### GIVEN TASK
Print all of the records below line for line, keeping every character unchanged.

### PROVIDED RECORDS
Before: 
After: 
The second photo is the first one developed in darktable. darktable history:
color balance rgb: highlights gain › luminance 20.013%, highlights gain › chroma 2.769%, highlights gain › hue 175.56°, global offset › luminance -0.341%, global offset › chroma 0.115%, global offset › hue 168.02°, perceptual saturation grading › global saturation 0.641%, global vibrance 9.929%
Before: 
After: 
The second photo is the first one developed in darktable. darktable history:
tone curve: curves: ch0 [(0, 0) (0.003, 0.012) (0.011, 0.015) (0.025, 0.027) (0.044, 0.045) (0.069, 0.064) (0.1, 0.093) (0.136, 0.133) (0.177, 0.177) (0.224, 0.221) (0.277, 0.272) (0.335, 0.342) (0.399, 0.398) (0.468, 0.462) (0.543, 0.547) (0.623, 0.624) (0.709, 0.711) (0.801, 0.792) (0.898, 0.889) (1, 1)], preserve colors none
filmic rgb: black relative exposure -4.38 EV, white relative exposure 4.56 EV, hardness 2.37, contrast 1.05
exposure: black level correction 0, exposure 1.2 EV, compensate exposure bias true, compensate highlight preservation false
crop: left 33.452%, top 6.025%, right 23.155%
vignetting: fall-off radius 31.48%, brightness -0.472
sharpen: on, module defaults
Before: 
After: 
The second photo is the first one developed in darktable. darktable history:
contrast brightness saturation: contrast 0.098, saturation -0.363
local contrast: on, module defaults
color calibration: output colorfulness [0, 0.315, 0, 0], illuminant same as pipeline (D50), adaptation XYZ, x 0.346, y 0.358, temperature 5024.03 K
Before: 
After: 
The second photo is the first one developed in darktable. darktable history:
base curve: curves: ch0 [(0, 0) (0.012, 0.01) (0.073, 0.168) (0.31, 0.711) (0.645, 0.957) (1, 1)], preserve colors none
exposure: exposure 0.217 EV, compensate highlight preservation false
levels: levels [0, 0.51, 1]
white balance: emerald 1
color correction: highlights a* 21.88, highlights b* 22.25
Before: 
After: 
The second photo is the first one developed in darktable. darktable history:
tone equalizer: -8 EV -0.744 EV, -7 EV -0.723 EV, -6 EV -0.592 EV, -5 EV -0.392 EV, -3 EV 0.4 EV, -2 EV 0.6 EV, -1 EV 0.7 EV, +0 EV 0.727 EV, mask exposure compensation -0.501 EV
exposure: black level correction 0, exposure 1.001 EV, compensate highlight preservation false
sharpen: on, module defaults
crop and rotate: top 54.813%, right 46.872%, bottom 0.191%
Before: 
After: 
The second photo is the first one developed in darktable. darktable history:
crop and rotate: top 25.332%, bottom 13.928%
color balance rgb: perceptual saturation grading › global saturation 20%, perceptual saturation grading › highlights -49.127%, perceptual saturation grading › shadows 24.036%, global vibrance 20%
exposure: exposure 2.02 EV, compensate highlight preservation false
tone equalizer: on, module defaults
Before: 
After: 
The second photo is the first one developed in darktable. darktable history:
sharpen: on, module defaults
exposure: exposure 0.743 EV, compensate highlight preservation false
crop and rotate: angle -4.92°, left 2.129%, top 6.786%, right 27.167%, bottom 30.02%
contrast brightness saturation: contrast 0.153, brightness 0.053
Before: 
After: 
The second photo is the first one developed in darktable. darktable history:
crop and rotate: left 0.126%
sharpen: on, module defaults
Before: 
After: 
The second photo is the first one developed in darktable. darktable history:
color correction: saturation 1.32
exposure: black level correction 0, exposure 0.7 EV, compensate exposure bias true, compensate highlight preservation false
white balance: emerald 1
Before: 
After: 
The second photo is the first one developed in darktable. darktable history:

### OUTPUT OF THE EXERCISE
Before: 
After: 
The second photo is the first one developed in darktable. darktable history:
color balance rgb: highlights gain › luminance 20.013%, highlights gain › chroma 2.769%, highlights gain › hue 175.56°, global offset › luminance -0.341%, global offset › chroma 0.115%, global offset › hue 168.02°, perceptual saturation grading › global saturation 0.641%, global vibrance 9.929%
Before: 
After: 
The second photo is the first one developed in darktable. darktable history:
tone curve: curves: ch0 [(0, 0) (0.003, 0.012) (0.011, 0.015) (0.025, 0.027) (0.044, 0.045) (0.069, 0.064) (0.1, 0.093) (0.136, 0.133) (0.177, 0.177) (0.224, 0.221) (0.277, 0.272) (0.335, 0.342) (0.399, 0.398) (0.468, 0.462) (0.543, 0.547) (0.623, 0.624) (0.709, 0.711) (0.801, 0.792) (0.898, 0.889) (1, 1)], preserve colors none
filmic rgb: black relative exposure -4.38 EV, white relative exposure 4.56 EV, hardness 2.37, contrast 1.05
exposure: black level correction 0, exposure 1.2 EV, compensate exposure bias true, compensate highlight preservation false
crop: left 33.452%, top 6.025%, right 23.155%
vignetting: fall-off radius 31.48%, brightness -0.472
sharpen: on, module defaults
Before: 
After: 
The second photo is the first one developed in darktable. darktable history:
contrast brightness saturation: contrast 0.098, saturation -0.363
local contrast: on, module defaults
color calibration: output colorfulness [0, 0.315, 0, 0], illuminant same as pipeline (D50), adaptation XYZ, x 0.346, y 0.358, temperature 5024.03 K
Before: 
After: 
The second photo is the first one developed in darktable. darktable history:
base curve: curves: ch0 [(0, 0) (0.012, 0.01) (0.073, 0.168) (0.31, 0.711) (0.645, 0.957) (1, 1)], preserve colors none
exposure: exposure 0.217 EV, compensate highlight preservation false
levels: levels [0, 0.51, 1]
white balance: emerald 1
color correction: highlights a* 21.88, highlights b* 22.25
Before: 
After: 
The second photo is the first one developed in darktable. darktable history:
tone equalizer: -8 EV -0.744 EV, -7 EV -0.723 EV, -6 EV -0.592 EV, -5 EV -0.392 EV, -3 EV 0.4 EV, -2 EV 0.6 EV, -1 EV 0.7 EV, +0 EV 0.727 EV, mask exposure compensation -0.501 EV
exposure: black level correction 0, exposure 1.001 EV, compensate highlight preservation false
sharpen: on, module defaults
crop and rotate: top 54.813%, right 46.872%, bottom 0.191%
Before: 
After: 
The second photo is the first one developed in darktable. darktable history:
crop and rotate: top 25.332%, bottom 13.928%
color balance rgb: perceptual saturation grading › global saturation 20%, perceptual saturation grading › highlights -49.127%, perceptual saturation grading › shadows 24.036%, global vibrance 20%
exposure: exposure 2.02 EV, compensate highlight preservation false
tone equalizer: on, module defaults
Before: 
After: 
The second photo is the first one developed in darktable. darktable history:
sharpen: on, module defaults
exposure: exposure 0.743 EV, compensate highlight preservation false
crop and rotate: angle -4.92°, left 2.129%, top 6.786%, right 27.167%, bottom 30.02%
contrast brightness saturation: contrast 0.153, brightness 0.053
Before: 
After: 
The second photo is the first one developed in darktable. darktable history:
crop and rotate: left 0.126%
sharpen: on, module defaults
Before: 
After: 
The second photo is the first one developed in darktable. darktable history:
color correction: saturation 1.32
exposure: black level correction 0, exposure 0.7 EV, compensate exposure bias true, compensate highlight preservation false
white balance: emerald 1
Before: 
After: 
The second photo is the first one developed in darktable. darktable history:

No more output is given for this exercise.